Job Openings Observability Engineer - Infrastructure & Application Monitoring

About the job Observability Engineer - Infrastructure & Application Monitoring

Job Summary:

We are seeking a highly technical and proactive Observability Engineer to enhance monitoring, logging, and alerting capabilities across enterprise systems, applications, and cloud infrastructure. This role is central to improving system reliability, availability, and performance by providing visibility into complex distributed environments in financial or high-regulation industries.

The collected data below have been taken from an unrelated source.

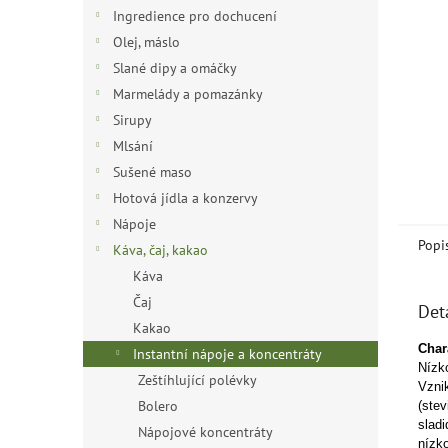
n
Ingredience pro dochucení
e
Olej, máslo
l
Slané dipy a omáčky
Marmelády a pomazánky
Sirupy
Mlsání
Sušené maso
Hotová jídla a konzervy
Nápoje
Popi
Káva, čaj, kakao
Káva
Čaj
Det
Kakao
Cha
r
Instantní nápoje a koncentráty
Nízko
Zeštíhlující polévky
Vzni
Bolero
(stev
sladi
Nápojové koncentráty
nízko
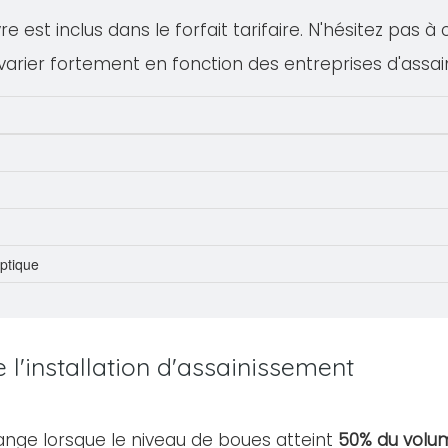
 est inclus dans le forfait tarifaire. N'hésitez pas à
varier fortement en fonction des entreprises d'assa
eptique
l'installation d'assainissement
ange lorsque le niveau de boues atteint
50% du volum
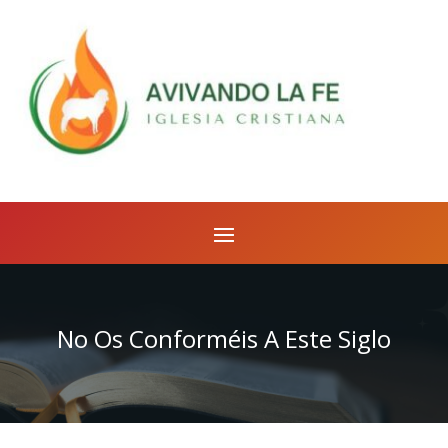
No Os Conforméis A Este Siglo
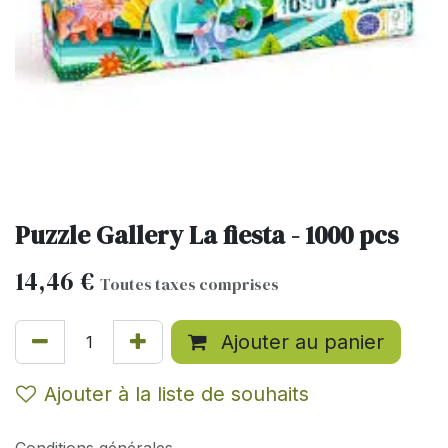
Puzzle Gallery La fiesta - 1000 pcs
14,46
€
Toutes taxes comprises
Ajouter au panier
Ajouter à la liste de souhaits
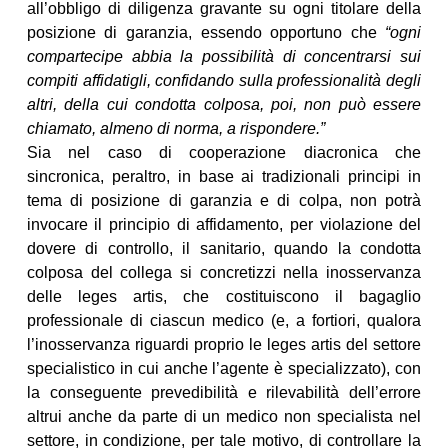
all’obbligo di diligenza gravante su ogni titolare della
posizione di garanzia, essendo opportuno che
“ogni
compartecipe abbia la possibilità di concentrarsi sui
compiti affidatigli, confidando sulla professionalità degli
altri, della cui condotta colposa, poi, non può essere
chiamato, almeno di norma, a rispondere.”
Sia nel caso di cooperazione diacronica che
sincronica, peraltro, in base ai tradizionali principi in
tema di posizione di garanzia e di colpa, non potrà
invocare il principio di affidamento, per violazione del
dovere di controllo, il sanitario, quando la condotta
colposa del collega si concretizzi nella inosservanza
delle leges artis, che costituiscono il bagaglio
professionale di ciascun medico (e, a fortiori, qualora
l’inosservanza riguardi proprio le leges artis del settore
specialistico in cui anche l’agente è specializzato), con
la conseguente prevedibilità e rilevabilità dell’errore
altrui anche da parte di un medico non specialista nel
settore, in condizione, per tale motivo, di controllare la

The ideal candidate has experience implementing observability tools and best practices in cloud-native and hybrid environments, with a strong foundation in infrastructure monitoring, APM (Application Performance Monitoring), and log analytics.

Key Responsibilities:

  • Design, implement, and maintain observability frameworks across systems, services, and infrastructure.
  • Deploy and configure monitoring tools (e.g., Prometheus, Grafana, Datadog, New Relic, AppDynamics, ELK) to ensure visibility into application and system health.
  • Work closely with DevOps, infrastructure, and application teams to define SLOs, SLAs, and alerts for proactive incident management.
  • Develop dashboards, custom metrics, and synthetic monitoring for real-time performance insights.
  • Support root cause analysis and post-incident reviews with actionable monitoring data.
  • Automate alerting and anomaly detection to reduce mean time to detect (MTTD) and mean time to resolve (MTTR).
  • Establish observability standards and best practices across development and operations teams.
  • Provide support for integration of monitoring into CI/CD pipelines and deployment workflows.

Qualifications:

  • Bachelors degree in Computer Science, Information Technology, or related field.
  • 3-5 years of experience in systems monitoring, observability, or SRE within enterprise or cloud environments.
  • Hands-on experience with observability platforms like Grafana, Prometheus, ELK, Datadog, AppDynamics, or similar tools.
  • Solid understanding of cloud services (AWS, Azure, or GCP), container orchestration (Kubernetes), and microservice architectures.
  • Proficiency in scripting (Python, Bash, etc.) and infrastructure-as-code (Terraform, Ansible) is a plus.
  • Familiarity with log aggregation, APM tools, distributed tracing, and alerting configurations.
  • Strong analytical and troubleshooting skills, with an ability to interpret system metrics and logs effectively.
  • Excellent communication and collaboration skills in cross-functional DevOps/SRE teams.